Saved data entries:
━━━━
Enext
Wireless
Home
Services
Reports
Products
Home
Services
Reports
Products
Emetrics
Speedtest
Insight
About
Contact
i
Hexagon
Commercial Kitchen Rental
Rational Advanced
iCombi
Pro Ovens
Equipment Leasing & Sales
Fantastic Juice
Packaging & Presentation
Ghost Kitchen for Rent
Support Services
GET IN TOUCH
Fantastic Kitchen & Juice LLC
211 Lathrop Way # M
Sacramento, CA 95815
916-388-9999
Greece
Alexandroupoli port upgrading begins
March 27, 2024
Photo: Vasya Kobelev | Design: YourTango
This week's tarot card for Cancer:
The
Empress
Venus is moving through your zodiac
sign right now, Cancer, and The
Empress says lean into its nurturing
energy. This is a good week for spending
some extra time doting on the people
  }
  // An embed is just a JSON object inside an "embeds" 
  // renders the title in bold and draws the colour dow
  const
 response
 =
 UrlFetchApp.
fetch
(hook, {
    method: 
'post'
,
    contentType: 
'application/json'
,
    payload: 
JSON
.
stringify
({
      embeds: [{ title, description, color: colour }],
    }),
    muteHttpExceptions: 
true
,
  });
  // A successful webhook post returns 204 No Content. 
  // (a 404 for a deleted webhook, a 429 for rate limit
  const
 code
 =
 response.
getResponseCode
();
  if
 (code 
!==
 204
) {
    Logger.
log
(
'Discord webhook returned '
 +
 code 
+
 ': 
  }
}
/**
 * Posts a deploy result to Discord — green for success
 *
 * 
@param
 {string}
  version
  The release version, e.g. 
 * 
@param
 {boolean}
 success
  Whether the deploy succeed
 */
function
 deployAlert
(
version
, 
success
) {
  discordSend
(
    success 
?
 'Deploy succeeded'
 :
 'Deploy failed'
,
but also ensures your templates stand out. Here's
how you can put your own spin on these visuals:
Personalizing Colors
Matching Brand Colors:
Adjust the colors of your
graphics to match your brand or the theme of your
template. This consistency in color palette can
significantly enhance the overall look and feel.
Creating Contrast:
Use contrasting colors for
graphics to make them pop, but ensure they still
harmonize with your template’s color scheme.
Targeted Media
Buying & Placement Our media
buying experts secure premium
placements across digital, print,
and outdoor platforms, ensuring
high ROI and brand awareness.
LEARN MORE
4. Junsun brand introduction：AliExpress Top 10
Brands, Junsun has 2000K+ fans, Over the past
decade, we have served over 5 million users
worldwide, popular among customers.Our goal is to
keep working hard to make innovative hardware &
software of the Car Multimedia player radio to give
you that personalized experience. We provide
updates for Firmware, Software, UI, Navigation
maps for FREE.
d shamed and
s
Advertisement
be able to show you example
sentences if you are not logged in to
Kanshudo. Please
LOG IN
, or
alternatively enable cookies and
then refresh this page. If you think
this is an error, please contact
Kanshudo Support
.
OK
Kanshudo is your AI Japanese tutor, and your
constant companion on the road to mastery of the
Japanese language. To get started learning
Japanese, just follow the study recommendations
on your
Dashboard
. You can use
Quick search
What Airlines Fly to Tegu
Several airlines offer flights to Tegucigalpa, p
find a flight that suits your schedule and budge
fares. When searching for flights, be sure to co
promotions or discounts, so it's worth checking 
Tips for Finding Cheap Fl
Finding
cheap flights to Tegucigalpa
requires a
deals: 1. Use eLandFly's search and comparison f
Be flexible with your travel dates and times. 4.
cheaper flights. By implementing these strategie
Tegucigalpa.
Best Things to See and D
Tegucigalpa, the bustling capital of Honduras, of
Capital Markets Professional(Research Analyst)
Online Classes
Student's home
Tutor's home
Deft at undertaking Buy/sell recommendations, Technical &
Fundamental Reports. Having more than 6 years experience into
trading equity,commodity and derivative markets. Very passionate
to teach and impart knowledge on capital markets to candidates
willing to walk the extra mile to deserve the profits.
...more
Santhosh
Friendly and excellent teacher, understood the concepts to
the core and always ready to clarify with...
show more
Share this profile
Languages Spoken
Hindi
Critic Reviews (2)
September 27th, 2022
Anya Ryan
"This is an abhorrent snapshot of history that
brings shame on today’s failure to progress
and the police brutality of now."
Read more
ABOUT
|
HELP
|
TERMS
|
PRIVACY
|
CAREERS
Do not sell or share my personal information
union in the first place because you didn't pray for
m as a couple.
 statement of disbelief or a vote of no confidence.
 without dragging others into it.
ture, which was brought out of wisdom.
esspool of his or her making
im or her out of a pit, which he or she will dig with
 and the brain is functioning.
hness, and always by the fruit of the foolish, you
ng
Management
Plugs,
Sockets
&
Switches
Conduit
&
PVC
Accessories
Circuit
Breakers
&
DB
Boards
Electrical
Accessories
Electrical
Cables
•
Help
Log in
━━━━
### [Exercise]
A single number is needed: the count of lines in the records that include "Fantastic".

### [Response box]
2